Ransomware Protection

[skroz 0]

Does the latest iteration of business class eset endpoint and business suite have real time ransomware protection, similar to your consumer product 'Ransomware Shield'?

Edited December 19, 2016 by skroz
spelling

[Marcos 5,070]

Endpoint v6 has ransomware protection improved compared to Endpoint v5, however, it's not as effective as Ransomware protection in home version 10. The reason is that Ransomware protection asks the user for an action if a suspicious behavior has been detected which is not something that would be desired in larger networks where the AV has to work autonomously without user's interaction. We'll see how it will evolve over time.

[iouliaflokali 0]

okey

[tmuster2k 22]

On 12/19/2016 at 0:52 PM, Marcos said:

Endpoint v6 has ransomware protection improved compared to Endpoint v5, however, it's not as effective as Ransomware protection in home version 10. The reason is that Ransomware protection asks the user for an action if a suspicious behavior has been detected which is not something that would be desired in larger networks where the AV has to work autonomously without user's interaction. We'll see how it will evolve over time.

Hey Marcos. What are the specifics of "Endpoint 6 has ransomware protection improved compared to Endpoint V5"?

[jimwillsher 65]

Not sure I agree with the comment "which is not something that would be desired in larger networks where the AV has to work autonomously without user's interaction "
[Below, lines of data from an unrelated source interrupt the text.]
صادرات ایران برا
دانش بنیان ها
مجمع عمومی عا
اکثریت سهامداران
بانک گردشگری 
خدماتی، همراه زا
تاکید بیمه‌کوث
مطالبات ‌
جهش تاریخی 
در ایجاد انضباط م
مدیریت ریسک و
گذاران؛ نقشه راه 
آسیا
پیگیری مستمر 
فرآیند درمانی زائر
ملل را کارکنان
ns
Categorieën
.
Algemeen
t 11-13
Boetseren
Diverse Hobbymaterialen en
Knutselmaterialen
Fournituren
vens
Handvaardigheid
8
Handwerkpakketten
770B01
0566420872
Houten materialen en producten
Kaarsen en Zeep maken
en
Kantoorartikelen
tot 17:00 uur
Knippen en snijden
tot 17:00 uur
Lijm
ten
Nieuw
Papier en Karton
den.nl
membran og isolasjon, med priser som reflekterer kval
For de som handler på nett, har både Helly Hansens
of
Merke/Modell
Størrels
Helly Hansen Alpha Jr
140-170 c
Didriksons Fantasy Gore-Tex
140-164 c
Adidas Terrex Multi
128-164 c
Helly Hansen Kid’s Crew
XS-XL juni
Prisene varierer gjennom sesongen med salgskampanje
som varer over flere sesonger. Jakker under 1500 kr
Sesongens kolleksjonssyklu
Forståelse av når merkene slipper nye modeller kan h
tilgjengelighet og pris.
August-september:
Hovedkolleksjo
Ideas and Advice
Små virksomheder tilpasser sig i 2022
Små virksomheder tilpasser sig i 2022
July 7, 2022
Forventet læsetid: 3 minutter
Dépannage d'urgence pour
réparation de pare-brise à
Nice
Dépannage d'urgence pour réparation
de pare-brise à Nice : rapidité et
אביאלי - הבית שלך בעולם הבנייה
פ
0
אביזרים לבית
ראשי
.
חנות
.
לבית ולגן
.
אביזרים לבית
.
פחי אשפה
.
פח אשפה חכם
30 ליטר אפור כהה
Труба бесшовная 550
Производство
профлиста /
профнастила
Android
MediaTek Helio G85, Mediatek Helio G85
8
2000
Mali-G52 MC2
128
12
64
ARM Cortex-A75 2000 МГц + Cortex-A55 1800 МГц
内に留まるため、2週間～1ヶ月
I'd far rather have the best possible protection, even if it dd mean displaying a huge message on the user's computer, regardless of if I were managing 10 computers or 1000 (I've worked in both environments).

[Marcos 5,070]

6 hours ago, tmuster2k said:

Hey Marcos. What are the specifics of "Endpoint 6 has ransomware protection improved compared to Endpoint V5"?

Endpoint v6 can detect suspicious encryption-like behavior and trigger a memory scan to detect and clean possible malware. As of v10 EAV/EIS/ESSP (home versions), ransomware protection is more strict and a window with action selection is displayed when a suspicious behavior has been detected.

[MiKe-Dee 0]

I followed ESET's instructions on how to protect from ransomware in detail through Remote Administrator and also implemented the respective proposed policies through Windows Server. I recently discovered RanSim a program that performs ransomware attacks virtually in order to check how secure is your workstation. Unfortunately out of 10 threats, none was neutralized from Endpoint Security. I tried a couple of free ransomware antimalware software and almost 3 to 7 out of 10 were neutralized.
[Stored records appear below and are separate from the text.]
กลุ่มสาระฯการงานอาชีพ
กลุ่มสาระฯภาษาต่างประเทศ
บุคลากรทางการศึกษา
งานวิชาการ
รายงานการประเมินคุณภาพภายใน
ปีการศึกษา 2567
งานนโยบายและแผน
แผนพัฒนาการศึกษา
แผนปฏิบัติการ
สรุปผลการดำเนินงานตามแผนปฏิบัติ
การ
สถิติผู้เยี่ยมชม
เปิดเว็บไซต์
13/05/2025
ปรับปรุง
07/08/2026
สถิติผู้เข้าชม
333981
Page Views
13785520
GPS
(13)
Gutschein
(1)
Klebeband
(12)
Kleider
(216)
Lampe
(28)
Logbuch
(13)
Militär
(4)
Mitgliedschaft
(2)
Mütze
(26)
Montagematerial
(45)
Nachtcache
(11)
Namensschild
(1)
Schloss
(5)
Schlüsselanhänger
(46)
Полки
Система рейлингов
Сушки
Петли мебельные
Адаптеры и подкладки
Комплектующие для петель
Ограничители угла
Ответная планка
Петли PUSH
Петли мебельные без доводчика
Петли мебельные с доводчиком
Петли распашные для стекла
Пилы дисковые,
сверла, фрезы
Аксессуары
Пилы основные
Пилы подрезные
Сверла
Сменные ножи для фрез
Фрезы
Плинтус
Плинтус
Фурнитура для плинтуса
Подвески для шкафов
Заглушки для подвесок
I am very worried of how this subject is being dealt, I am not interested in spending more money in order to deal only with ransomware at all my environment's workstations but I will if a comprehensive and global solution won't be implemented in Business licenses.

So, the question is: is something cooking for Endpoint Security or should I buy an antimalware software on top of my existing protection?

[Marcos 5,070]

Ransom doesn't perform ransomware attacks. As I wrote, ESET does not detect innocuous applications that do not do any harm as malware. As a part of ransomware protection and to prevent false positives, ESET also scans the application's code in memory. If it does not appear malicious and the application is not detected by a signature either, it won't be blocked. RanSim does not tell anything about how well a particular AV protects against Filecoders. As a result, programs that pass RanSim may be more prone to malicious file encryption than programs that fail the "tests".

Needless to say that RanSim shows malware authors what kind of techniques they should evade to get around particular behavior detections of particular protection software.